→ About this task:
Begin at the line containing "Once built, the" and copy each line exactly through the end of the records, leaving out what comes before.

(Data records)
◇ ◇ ◇ ◇ ◇ ◇ ◇

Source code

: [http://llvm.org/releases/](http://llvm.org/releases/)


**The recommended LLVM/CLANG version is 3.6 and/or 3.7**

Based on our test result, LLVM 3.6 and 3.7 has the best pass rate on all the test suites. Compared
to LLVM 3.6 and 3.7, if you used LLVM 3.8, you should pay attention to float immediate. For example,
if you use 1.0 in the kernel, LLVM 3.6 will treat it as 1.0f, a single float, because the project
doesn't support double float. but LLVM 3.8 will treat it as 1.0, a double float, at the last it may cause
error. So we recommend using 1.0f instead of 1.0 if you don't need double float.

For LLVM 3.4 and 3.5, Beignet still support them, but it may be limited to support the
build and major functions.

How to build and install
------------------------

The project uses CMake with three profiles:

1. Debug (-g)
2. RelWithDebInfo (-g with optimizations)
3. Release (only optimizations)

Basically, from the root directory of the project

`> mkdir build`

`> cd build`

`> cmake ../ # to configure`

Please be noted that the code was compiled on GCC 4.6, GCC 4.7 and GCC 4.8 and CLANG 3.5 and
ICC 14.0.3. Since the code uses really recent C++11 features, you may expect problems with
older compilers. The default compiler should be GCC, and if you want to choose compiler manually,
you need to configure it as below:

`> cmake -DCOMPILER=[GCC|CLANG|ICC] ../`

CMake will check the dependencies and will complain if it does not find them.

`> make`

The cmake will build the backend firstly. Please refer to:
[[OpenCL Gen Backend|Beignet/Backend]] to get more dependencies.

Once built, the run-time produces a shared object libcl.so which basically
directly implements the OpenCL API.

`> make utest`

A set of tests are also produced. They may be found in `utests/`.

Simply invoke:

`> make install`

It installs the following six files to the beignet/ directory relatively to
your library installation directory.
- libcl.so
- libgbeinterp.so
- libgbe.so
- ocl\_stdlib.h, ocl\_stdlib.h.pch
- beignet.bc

◇ ◇ ◇ ◇ ◇ ◇ ◇

→ Exercise solution:
Once built, the run-time produces a shared object libcl.so which basically
directly implements the OpenCL API.

`> make utest`

A set of tests are also produced. They may be found in `utests/`.

Simply invoke:

`> make install`

It installs the following six files to the beignet/ directory relatively to
your library installation directory.
- libcl.so
- libgbeinterp.so
- libgbe.so
- ocl\_stdlib.h, ocl\_stdlib.h.pch
- beignet.bc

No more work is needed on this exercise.